Discussion, Conclusions, and Future Directions
In the exploration of the relationship between race and accident, although we are given some influential potential relationships. We think it is important to note that this data is likely biased based on the distribution of police in predominantly White and non-White neighborhoods. The preliminary analysis of the data assumes that the total population is equally distributed across the county and therefore the density of traffic reports and accidents is correlated with race. We believe further analysis is necessary to make any definite conclusions. More detailed data about population distribution and a map of all roads in Montgomery could help provide more insight into the possible effect of race on traffic crashes and violations.

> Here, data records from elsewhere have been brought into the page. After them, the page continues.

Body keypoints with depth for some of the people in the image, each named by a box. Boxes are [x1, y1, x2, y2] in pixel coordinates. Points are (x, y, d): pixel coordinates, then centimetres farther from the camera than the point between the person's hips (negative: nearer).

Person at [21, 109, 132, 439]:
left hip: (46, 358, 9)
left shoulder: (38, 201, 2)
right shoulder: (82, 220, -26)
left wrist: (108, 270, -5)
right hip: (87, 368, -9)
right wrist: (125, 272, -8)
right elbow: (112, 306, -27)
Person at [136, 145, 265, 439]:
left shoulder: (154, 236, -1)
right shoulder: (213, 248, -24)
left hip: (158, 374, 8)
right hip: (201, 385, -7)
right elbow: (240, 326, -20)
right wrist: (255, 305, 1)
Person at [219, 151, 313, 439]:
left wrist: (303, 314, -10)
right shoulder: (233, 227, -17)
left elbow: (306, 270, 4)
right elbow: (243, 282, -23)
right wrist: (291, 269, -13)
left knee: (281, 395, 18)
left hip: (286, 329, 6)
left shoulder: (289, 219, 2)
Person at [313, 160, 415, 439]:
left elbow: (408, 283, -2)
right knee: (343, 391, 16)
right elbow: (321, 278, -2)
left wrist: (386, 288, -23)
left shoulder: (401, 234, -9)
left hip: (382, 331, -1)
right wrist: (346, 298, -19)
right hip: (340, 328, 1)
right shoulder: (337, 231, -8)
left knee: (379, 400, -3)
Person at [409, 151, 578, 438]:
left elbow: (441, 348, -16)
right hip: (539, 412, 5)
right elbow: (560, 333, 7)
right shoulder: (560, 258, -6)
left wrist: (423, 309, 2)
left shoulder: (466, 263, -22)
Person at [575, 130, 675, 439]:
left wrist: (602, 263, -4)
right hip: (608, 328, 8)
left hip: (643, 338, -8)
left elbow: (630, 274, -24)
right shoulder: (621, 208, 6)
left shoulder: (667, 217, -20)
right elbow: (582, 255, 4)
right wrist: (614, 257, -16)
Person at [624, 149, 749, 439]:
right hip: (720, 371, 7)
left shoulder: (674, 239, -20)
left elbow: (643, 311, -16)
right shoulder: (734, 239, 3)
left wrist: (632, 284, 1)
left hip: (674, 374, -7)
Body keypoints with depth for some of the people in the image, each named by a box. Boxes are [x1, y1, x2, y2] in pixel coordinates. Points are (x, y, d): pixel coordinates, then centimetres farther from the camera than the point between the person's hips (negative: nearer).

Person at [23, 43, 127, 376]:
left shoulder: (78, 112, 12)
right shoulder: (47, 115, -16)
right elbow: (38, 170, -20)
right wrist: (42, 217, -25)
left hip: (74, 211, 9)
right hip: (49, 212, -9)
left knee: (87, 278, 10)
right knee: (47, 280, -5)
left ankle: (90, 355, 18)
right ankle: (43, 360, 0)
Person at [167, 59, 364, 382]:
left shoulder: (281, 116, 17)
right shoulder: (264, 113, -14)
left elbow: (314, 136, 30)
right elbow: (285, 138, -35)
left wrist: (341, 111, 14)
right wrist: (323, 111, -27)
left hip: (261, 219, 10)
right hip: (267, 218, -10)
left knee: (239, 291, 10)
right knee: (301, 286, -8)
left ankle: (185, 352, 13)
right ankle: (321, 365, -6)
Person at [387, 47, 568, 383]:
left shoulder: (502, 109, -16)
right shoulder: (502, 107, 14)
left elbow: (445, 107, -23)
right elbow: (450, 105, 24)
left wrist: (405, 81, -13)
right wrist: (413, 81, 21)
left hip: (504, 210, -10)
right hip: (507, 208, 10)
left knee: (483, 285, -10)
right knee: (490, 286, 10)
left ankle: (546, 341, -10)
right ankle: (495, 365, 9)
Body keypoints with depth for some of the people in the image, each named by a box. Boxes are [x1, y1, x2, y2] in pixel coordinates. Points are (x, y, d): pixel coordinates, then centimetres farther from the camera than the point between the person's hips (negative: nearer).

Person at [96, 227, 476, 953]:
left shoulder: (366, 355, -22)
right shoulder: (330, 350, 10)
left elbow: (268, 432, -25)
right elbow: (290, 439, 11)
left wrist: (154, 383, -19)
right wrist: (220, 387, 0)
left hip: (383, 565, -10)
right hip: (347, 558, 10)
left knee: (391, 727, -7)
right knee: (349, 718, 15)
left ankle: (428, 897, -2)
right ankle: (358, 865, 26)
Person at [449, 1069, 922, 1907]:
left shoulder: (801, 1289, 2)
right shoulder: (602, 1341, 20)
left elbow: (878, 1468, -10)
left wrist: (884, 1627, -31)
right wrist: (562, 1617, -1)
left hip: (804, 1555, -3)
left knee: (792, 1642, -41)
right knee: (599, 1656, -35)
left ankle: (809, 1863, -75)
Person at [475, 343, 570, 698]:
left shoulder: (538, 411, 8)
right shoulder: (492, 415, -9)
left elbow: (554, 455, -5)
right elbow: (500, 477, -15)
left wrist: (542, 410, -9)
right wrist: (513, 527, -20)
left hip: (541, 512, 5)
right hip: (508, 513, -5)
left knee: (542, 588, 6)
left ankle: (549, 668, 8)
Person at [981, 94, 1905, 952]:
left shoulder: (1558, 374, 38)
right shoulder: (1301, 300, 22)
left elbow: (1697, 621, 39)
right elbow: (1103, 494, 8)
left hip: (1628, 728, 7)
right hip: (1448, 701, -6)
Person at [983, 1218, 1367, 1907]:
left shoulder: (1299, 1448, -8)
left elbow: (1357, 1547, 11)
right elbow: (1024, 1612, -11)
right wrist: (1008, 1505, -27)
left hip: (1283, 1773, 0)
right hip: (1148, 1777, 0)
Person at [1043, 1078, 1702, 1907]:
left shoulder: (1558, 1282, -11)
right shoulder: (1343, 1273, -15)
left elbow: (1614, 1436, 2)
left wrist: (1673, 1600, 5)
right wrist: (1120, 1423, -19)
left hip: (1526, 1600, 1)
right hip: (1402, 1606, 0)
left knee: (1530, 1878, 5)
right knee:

Meanwhile, in our current time analysis, we are limited to a macroscopic examination due to the daily granularity of the traffic records in our collected data. The availability of more granular time data, such as precise records in hours or even minutes, would enable a more detailed analysis of traffic accidents during specific time periods throughout the day. By combining this refined time data with location information, we could extract more nuanced insights. This level of analysis, compared to our current monthly approach, holds a more significant value for the government. It can serve as a valuable reference for scheduling, assisting authorities in fine-tuning duty hours with greater precision. The potential impact is substantial, offering an enhanced ability to minimize and prevent traffic accidents to the greatest extent possible.
In the realm of model construction, a notable limitation arises from the categorical nature of all our independent variables, without the support of numerical counterparts. Consequently, the interpretive scope of our model may be constrained. Additionally, considering that the target variable accidents represent rare occurrences, the seemingly high prediction accuracy may not necessarily reflect the model’s robustness. This limitation becomes apparent through the unsatisfactory AUC score and ROC curve results. To bolster the credibility and reference value of our model, two key aspects demand focused attention. Firstly, addressing the impact of the small probability event within the target variable is imperative. This involves refining our model to mitigate the challenges associated with the rarity of the analyzed accidents. Secondly, the pursuit of additional numerical independent variables is paramount. Introducing more numerical variables into our model construction process can enhance its predictive capabilities and offer a more comprehensive understanding of the underlying patterns. Both objectives lead to a potential for reanalysis of the database, possibly incorporating additional data to fortify the model’s robustness and effectiveness.
In summary, our analysis indicates a notable correlation between crash probability and race in Montgomery County, revealing a significantly higher incidence of crashes among the white population compared to other races. Additionally, varying degrees of correlation emerge between the probability of being involved in a traffic accident across the county and several factors, including alcohol involvement, gender, and arrest type. Looking ahead, our outlook involves a commitment to collecting more detailed data, integrating diverse databases, and conducting comprehensive analyses. This approach aims to deepen our understanding and provide a more detailed perspective on the factors influencing traffic accidents in Montgomery County.